▶ **DATA TO USE**:

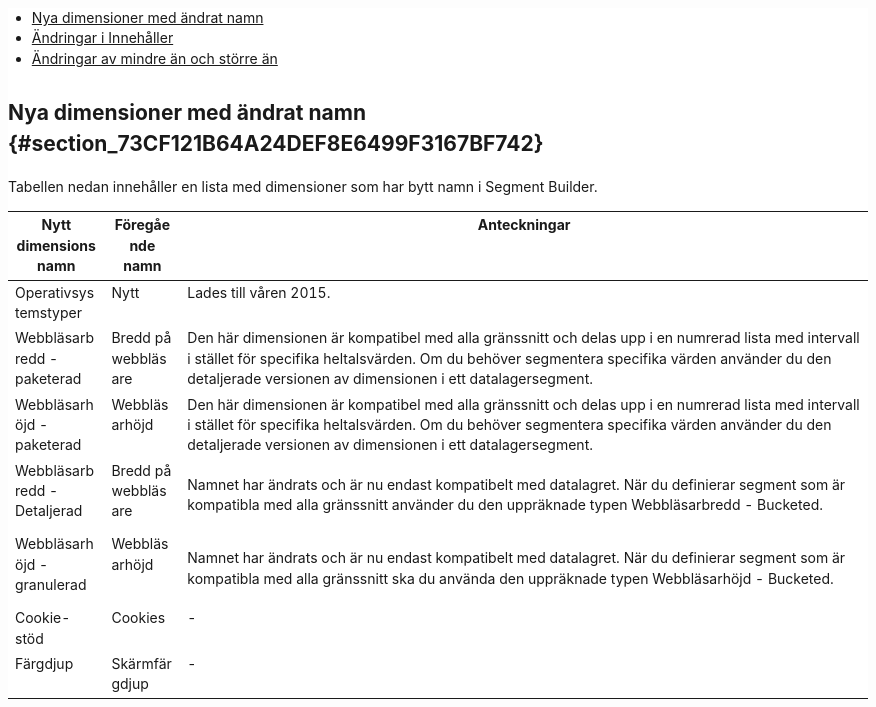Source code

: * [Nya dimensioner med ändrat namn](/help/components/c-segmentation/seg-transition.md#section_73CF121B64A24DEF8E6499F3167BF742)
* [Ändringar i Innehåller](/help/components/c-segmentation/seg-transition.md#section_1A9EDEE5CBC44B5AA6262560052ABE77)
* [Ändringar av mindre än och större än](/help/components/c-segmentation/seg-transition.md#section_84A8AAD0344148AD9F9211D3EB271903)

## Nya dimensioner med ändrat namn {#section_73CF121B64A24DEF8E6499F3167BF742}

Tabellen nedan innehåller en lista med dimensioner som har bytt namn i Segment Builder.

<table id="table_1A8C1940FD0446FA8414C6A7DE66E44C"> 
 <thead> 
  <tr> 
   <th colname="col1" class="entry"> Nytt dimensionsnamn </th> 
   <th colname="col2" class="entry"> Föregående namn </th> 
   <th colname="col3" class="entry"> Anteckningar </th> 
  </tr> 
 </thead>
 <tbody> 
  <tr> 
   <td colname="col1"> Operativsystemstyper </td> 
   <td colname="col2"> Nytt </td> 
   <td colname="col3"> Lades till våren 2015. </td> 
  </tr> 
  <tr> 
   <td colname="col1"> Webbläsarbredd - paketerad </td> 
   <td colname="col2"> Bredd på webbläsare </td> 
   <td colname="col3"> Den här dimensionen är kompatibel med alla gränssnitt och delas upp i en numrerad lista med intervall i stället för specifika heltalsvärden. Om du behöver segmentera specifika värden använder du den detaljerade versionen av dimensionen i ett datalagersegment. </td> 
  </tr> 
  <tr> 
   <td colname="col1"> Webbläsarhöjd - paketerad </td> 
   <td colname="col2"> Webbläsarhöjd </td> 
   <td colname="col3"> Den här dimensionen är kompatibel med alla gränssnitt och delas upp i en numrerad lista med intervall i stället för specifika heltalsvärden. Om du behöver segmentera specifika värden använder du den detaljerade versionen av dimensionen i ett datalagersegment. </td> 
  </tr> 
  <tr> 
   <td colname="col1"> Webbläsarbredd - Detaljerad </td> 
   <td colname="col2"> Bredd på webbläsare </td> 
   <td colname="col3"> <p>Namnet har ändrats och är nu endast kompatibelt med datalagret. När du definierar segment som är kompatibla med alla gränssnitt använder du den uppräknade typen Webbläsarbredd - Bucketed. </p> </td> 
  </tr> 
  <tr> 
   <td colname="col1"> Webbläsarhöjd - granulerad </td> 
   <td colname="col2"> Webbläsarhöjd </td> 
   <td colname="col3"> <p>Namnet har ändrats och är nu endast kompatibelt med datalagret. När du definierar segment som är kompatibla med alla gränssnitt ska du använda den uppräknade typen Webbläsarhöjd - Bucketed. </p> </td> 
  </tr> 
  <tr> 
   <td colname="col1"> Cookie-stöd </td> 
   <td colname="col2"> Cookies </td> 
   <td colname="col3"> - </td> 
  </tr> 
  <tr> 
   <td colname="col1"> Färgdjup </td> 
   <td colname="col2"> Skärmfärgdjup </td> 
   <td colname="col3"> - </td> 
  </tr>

...

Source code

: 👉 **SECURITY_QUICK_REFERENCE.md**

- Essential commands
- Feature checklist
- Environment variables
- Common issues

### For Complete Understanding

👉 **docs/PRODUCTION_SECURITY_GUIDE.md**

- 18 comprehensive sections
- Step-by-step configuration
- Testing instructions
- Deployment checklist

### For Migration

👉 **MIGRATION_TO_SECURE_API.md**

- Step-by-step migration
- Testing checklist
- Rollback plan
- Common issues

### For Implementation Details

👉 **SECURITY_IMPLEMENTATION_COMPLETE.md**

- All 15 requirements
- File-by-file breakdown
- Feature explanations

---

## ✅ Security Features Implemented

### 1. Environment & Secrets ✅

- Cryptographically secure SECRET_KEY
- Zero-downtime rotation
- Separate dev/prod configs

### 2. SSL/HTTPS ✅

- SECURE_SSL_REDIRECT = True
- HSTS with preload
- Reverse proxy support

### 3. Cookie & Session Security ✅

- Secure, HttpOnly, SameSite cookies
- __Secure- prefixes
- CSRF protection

▶ **EXERCISE PROMPT**: Write out exactly the lines above from the line with "- Testing instructions" through the line with "### 1. Environment & Secrets ✅", both of them included, and leave out all other lines.

▶ **OUTPUT FOR THIS TASK**:
- Testing instructions
- Deployment checklist

### For Migration

👉 **MIGRATION_TO_SECURE_API.md**

- Step-by-step migration
- Testing checklist
- Rollback plan
- Common issues

### For Implementation Details

👉 **SECURITY_IMPLEMENTATION_COMPLETE.md**

- All 15 requirements
- File-by-file breakdown
- Feature explanations

---

## ✅ Security Features Implemented

### 1. Environment & Secrets ✅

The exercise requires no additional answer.